Introduction: Why Agentic AI?
In the ever-evolving world of artificial intelligence, a new player has stepped into the spotlight — Agentic AI. Unlike traditional models that simply react to prompts, agentic AI systems are designed to take the initiative, make decisions, and pursue goals autonomously. In other words, they don’t just follow instructions — they take the wheel.
Acting as intelligent agents, these systems can plan, adapt, and even negotiate on our behalf, opening the door to unprecedented possibilities in automation, creativity, and problem-solving. Agentic AI doesn’t wait for permission to act.
In this white paper, we dive into the defining traits of agentic AI and examine the emerging protocols that enable autonomous, goal-driven behavior. Through the lens of cybersecurity and risk intelligence, we highlight how these systems can transform the orchestrate intelligent automation, strategic decision-making, and scalable threat analysis.
This short video distills the essence of our white paper.
Click to explore the highlights at a glance.
Key Concepts & Handy Tools to Know (Before You Dive In)

Workflows
Predefined sequences of tasks or rules executed in a fixed order, often requiring human setup and intervention. Workflows follow scripted paths, where agents act in an autonomously.

Agentic AI
Systems that can autonomously plan, decide, and act based on high-level goals, adapting as needed. Capable of reasoning and execution.

MCP
Provides language models with contextual information—such as user goals, memory, rules, and tool access.

Agent Swarm
A group of AI agents that collaborate in a decentralized manner to solve complex problems, inspired by swarm intelligence in nature (like ants or bees).

AI Scaffolding
Architectural structures built around LLMs to help it perform complex tasks reliably and efficiently.

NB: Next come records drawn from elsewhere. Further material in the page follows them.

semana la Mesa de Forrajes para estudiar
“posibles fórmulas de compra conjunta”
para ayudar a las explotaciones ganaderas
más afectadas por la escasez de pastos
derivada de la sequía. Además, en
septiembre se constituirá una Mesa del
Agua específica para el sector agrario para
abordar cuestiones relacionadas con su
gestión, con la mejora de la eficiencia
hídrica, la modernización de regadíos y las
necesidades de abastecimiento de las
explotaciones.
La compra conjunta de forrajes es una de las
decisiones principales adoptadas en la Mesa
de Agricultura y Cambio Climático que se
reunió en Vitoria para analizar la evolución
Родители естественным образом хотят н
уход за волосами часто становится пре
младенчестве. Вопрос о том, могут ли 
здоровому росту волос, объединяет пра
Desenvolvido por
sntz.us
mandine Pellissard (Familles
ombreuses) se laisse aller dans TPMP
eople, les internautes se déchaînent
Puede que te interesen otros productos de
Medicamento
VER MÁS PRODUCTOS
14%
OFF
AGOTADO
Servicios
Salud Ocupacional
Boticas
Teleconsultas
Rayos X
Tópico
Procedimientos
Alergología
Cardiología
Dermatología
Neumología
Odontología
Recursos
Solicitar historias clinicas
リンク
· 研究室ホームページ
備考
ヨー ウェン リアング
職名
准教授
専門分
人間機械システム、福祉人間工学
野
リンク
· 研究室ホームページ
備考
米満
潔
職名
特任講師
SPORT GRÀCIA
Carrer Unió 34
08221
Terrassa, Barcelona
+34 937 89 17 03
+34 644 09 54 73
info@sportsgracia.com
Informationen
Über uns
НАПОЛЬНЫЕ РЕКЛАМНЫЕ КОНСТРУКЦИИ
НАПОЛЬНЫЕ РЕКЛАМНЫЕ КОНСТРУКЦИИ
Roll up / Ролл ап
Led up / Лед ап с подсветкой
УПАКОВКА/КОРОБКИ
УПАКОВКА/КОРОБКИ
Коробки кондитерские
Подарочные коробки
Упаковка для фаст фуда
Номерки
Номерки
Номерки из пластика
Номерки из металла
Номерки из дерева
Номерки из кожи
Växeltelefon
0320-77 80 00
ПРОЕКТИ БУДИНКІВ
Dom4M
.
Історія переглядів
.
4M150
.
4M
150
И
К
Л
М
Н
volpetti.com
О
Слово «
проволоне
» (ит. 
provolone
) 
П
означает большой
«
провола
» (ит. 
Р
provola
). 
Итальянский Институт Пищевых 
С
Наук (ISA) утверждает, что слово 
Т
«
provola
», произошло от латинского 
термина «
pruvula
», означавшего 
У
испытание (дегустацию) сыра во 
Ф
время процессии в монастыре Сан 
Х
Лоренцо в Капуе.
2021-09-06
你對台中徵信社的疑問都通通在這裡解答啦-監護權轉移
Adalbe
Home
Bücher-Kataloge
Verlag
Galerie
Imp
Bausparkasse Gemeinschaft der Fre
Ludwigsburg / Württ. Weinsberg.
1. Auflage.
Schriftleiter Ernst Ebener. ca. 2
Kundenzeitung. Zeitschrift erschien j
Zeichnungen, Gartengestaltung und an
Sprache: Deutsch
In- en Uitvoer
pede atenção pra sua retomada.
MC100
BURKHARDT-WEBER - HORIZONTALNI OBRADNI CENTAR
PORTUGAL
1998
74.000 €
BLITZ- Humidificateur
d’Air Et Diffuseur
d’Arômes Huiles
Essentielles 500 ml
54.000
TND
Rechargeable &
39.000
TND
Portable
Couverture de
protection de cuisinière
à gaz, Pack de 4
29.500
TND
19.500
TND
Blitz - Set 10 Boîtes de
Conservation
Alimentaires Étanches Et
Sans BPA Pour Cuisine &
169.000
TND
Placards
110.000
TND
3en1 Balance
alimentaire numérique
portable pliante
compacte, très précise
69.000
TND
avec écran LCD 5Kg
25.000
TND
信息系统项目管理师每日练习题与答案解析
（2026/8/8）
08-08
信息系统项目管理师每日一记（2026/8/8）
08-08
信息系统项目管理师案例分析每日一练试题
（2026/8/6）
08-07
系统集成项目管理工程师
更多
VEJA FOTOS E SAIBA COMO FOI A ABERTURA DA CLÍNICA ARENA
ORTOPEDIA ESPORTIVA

Includes tools, memory modules, task planners, control logic and context management systems .

Agent Tools
External functions or APIs that extends its capabilities beyond language processing—such as searching the web, querying a database, or executing code.

LangGraph
A framework for building stateful, multi-agent applications using LLMs, where interactions are structured as graphs of nodes (agents or functions).

CrewAI
A framework that enables collaboration among multiple specialized AI agents ("crew members") through structured teamwork. It assigns roles like project manager, researcher, or writer to each agent.